The answer must be a single number: how many lines in the entries hold the string "middle".

**RECORDS:**
- Opening Delimiter -

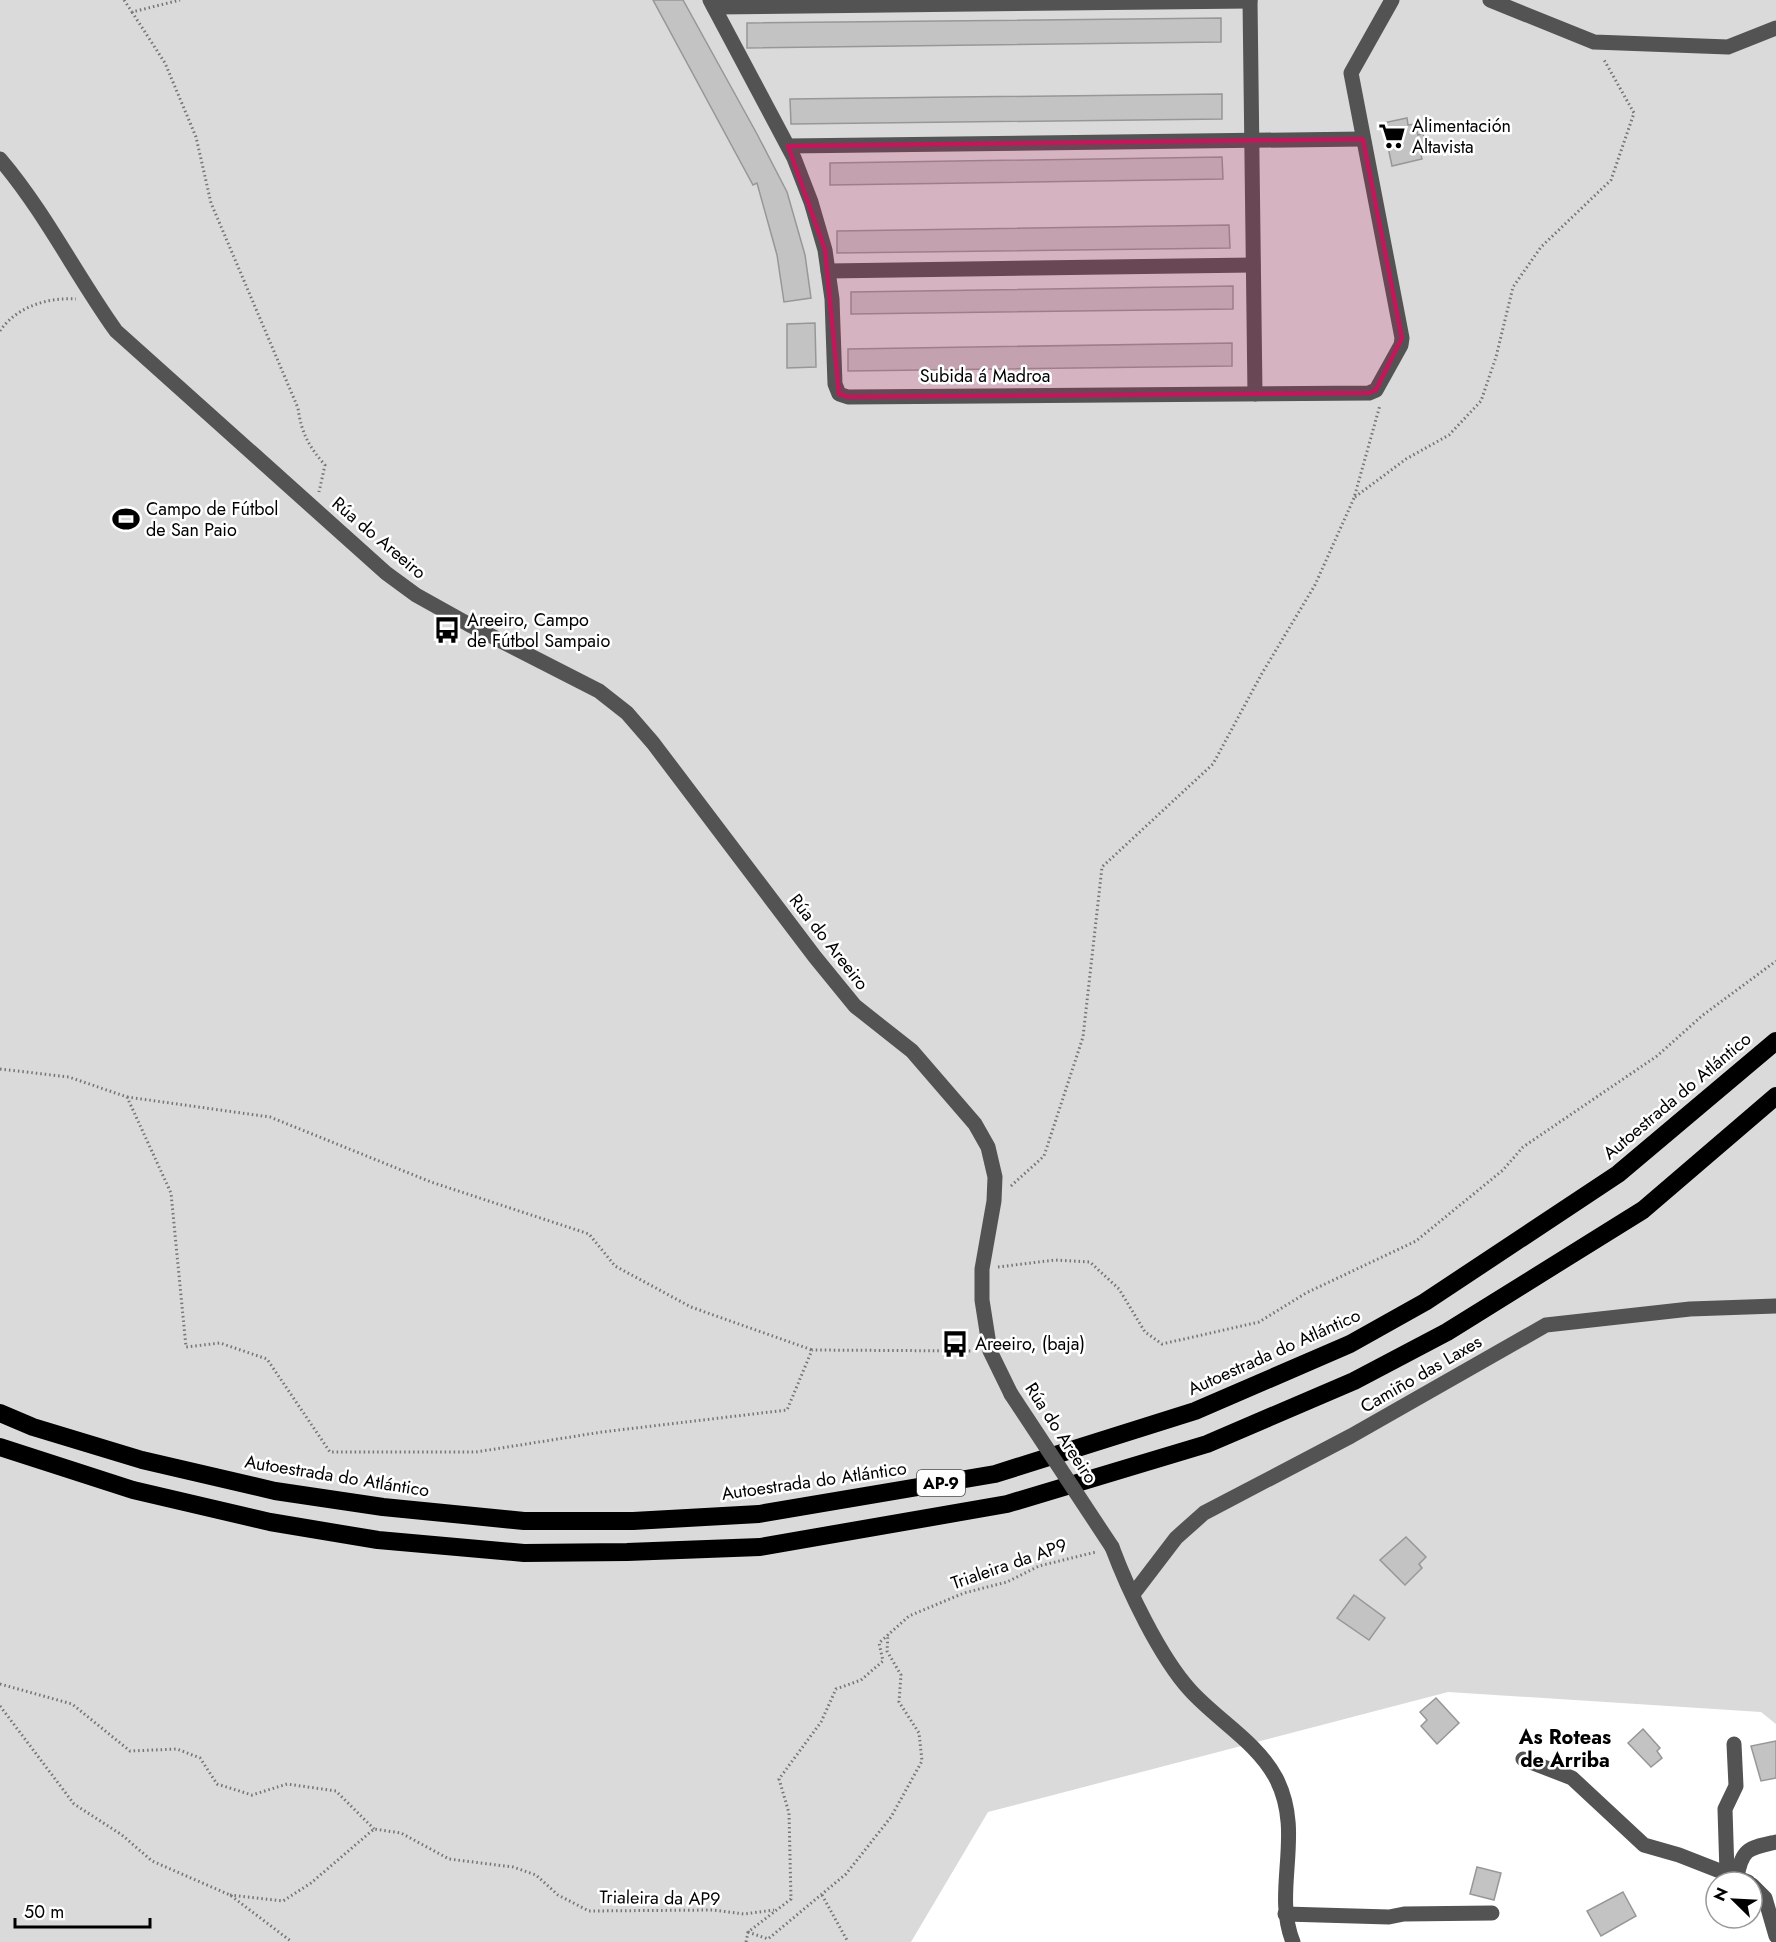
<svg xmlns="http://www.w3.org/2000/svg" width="1776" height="1942" font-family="Jost,sans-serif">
	<rect width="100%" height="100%" fill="#fff"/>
	<polygon fill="#dadada" points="0,0 1776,0 1776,1724 1761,1712 1448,1692 988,1812 911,1942 0,1942"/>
	<g fill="#c3c3c3" stroke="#979797" stroke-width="1.5">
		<polygon points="653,0 683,0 757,134 787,192 805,255 811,298 784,302 777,255 757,183 753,185"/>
		<polygon points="1221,18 1221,42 747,48 747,23"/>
		<polygon points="1222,94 1222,119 791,124 790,99"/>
		<polygon points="1407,118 1408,125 1415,124 1418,135 1423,134 1427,150 1420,151 1422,159 1392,166 1383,123"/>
		<polygon points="1222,157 1223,179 830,185 830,163"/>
		<polygon points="1229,225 1230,248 837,253 837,231"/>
		<polygon points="1233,286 1233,309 851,314 851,292"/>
		<polygon points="815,323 816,367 787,368 787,324"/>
		<polygon points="1232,343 1232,366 848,371 848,349"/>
		<polygon points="1406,1537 1426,1557 1419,1564 1422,1568 1405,1585 1380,1560"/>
		<polygon points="1354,1595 1385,1618 1369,1640 1337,1618"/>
		<polygon points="1436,1698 1459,1723 1437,1744 1421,1726 1427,1720 1420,1712"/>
		<polygon points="1643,1729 1660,1748 1657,1751 1662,1758 1651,1767 1628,1743"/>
		<polygon points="1776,1741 1776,1778 1761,1781 1751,1746"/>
		<polygon points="1477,1867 1501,1873 1494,1900 1470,1894"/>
		<polygon points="1623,1892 1636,1916 1601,1936 1587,1911"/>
	</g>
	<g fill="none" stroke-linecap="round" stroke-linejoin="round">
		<defs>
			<g id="highway">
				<polyline points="0,1413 33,1427 142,1460 275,1491 383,1507 524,1521 633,1521 759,1514 995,1474 1195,1411 1350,1344 1425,1302 1618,1174 1776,1041"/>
				<polyline points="0,1447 133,1490 270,1522 378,1540 524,1553 627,1552 760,1547 1007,1504 1207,1444 1354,1381 1447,1332 1643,1210 1776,1096"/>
			</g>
		</defs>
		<use href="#highway" stroke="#dbdbdb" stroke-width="21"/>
		<g stroke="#757575" stroke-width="3" stroke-dasharray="1.5 3" stroke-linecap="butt">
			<polyline points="124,0 132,12 180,0"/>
			<path d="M132,12l33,51 31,74 15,66 87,205c3,24 11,39 27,57l-6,27"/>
			<path d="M0,331c16,-24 48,-34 76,-32"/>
			<polyline points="1355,497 1406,459 1449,435 1481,401 1496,357 1513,287 1541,247 1611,180 1634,113 1603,58"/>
			<polyline points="0,1069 69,1077 127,1097 171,1193 186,1347 220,1343 267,1359 330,1452 476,1452 602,1432 787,1410 812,1350 973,1351"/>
			<polyline points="127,1097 270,1117 431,1182 589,1234 615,1266 691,1307 812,1350"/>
			<polyline points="1011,1186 1044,1156 1083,1037 1102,867 1213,764 1261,675 1315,585 1354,498 1380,405"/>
			<polyline points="998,1267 1055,1260 1090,1262 1119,1289 1145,1332 1162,1344 1259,1322 1306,1293 1416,1241 1503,1170 1523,1147 1657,1056 1703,1015 1776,961"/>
			<polyline points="0,1684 72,1704 130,1751 177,1749 200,1758 217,1784 252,1795 287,1784 336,1791 374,1829"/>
			<polyline points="0,1706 74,1804 122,1835 152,1861 230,1895 292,1942"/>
			<polyline points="230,1895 283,1901 311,1883 374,1829 401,1833 449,1859 513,1867 536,1875 558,1895 589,1911 713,1910 744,1914 774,1910"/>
			<polyline points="822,1895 848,1942"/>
			<polyline points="748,1932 768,1939 846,1874 891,1817 922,1761 919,1733 899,1702 901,1675 887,1651 888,1634"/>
			<polyline points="746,1942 748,1932 791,1899 789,1813 779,1779 821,1722 836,1689 861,1680 883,1661 879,1643 909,1616 964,1593 1007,1582 1039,1566 1096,1552"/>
		</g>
		<g stroke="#535353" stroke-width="15">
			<polyline points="710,0 794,158 811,202 825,250 832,299 835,384 839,394 848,397 1369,393 1376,390 1401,345 1402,338 1351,73 1392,0"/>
			<polyline points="1250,0 1255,394"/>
			<polyline points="1490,0 1594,42 1728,47 1776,28"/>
			<polyline points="714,7 1250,1"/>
			<polyline points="788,146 1363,139"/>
			<path d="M0,159c45,53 76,116 116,172l270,242 30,22 52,29 131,67 28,22 26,30 162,214 40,49 57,45 63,73 13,23 7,30 -1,24 -12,68v31l8,51 21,43"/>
			<polyline points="828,271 1253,265"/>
			<path d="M1112,1547c16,43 48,110 78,143 27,30 67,52 86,88 29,56 -4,112 17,164"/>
			<polyline points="1134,1593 1176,1538 1204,1513 1351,1436 1546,1325 1690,1309 1776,1306"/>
			<polyline points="1523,1759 1572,1778 1644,1845 1679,1855 1748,1882"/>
			<polyline points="1727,1873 1725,1809 1736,1786 1734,1744"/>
			<path d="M1737,1877c5,-29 12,-29 39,-35"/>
			<polyline points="1752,1885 1765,1898 1776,1936"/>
			<polyline points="1285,1914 1389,1917 1404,1914 1492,1913"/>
		</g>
		<use href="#highway" stroke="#000" stroke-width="18"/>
		<polyline stroke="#535353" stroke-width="15" points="1011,1394 1112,1547"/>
	</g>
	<path fill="#c2185b" fill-opacity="0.2" stroke="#c2185b" stroke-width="4.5" stroke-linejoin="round" d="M1363,139l39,199 -26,52 -7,3 -521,4 -9,-3 -14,-144 -37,-104z"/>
	<defs>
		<symbol id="supermarket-bare" viewBox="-9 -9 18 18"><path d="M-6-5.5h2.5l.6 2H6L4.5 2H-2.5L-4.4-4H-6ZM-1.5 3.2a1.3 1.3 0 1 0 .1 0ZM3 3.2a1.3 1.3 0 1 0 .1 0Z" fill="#000" stroke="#fff" stroke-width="2.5" paint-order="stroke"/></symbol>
		<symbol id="stadium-bare" viewBox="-9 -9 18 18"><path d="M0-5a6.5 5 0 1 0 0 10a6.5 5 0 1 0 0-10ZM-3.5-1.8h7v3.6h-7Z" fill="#000" stroke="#fff" stroke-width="2.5" paint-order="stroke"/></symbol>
		<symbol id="bus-bare" viewBox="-9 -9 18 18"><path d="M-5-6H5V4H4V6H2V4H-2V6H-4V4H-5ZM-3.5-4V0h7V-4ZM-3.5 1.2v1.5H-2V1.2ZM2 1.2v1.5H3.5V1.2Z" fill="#000" stroke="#fff" stroke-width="2.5" paint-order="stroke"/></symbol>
	</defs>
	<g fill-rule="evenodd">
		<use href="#supermarket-bare" x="1373" y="117" width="38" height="38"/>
		<use href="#stadium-bare" x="107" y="500" width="38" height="38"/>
		<use href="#bus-bare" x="428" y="611" width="38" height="38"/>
		<use href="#bus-bare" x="936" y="1325" width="38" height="38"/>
	</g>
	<g text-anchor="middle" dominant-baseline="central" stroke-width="5" stroke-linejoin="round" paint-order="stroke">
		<rect fill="#fff" stroke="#4c4c4c" stroke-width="1.5" x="917" y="1470" width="48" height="26" rx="4.5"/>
		<g font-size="16" font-weight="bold" fill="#000">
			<text x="941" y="1483">AP-9</text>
		</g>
		<g font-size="18" fill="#000" stroke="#fff" text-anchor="start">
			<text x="1412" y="126">Alimentación<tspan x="1412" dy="21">Altavista</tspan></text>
			<text x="146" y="509">Campo de Fútbol<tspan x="146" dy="21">de San Paio</tspan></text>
			<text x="467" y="620">Areeiro, Campo<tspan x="467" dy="21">de Fútbol Sampaio</tspan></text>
			<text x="975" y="1344">Areeiro, (baja)</text>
		</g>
		<g font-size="18" fill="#000" stroke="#fff">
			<text x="985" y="376">Subida á Madroa</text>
			<text transform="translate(379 538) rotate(40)">Rúa do Areeiro</text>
			<text transform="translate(829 942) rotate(52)">Rúa do Areeiro</text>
			<text transform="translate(1677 1096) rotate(-40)">Autoestrada do Atlántico</text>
			<text transform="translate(1274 1352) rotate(-24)">Autoestrada do Atlántico</text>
			<text transform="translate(1421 1374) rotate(-30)">Camiño das Laxes</text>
			<text transform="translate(1061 1433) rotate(57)">Rúa do Areeiro</text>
			<text transform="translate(337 1476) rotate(9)">Autoestrada do Atlántico</text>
			<text transform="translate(814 1481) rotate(-8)">Autoestrada do Atlántico</text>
			<text transform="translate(1009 1564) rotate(-19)">Trialeira da AP9</text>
			<text transform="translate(660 1898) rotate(1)">Trialeira da AP9</text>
		</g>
		<g font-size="20" font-weight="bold" fill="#000" stroke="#fff">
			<text x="1565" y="1737">As Roteas<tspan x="1565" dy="23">de Arriba</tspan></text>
		</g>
	</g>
	<g transform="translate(1734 1900) rotate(294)"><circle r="28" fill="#ffffff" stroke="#999999" stroke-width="1.5"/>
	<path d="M0-4.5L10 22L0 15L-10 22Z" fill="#000000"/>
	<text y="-9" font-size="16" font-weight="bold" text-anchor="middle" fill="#000000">N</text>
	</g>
	<path d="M15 1918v9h135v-9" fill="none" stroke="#000000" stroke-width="3"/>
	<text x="24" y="1918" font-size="18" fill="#000000" stroke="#ffffff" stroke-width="4.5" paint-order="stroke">50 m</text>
</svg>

- Closing Delimiter -

**ANSWER FOR THIS EXERCISE:**
2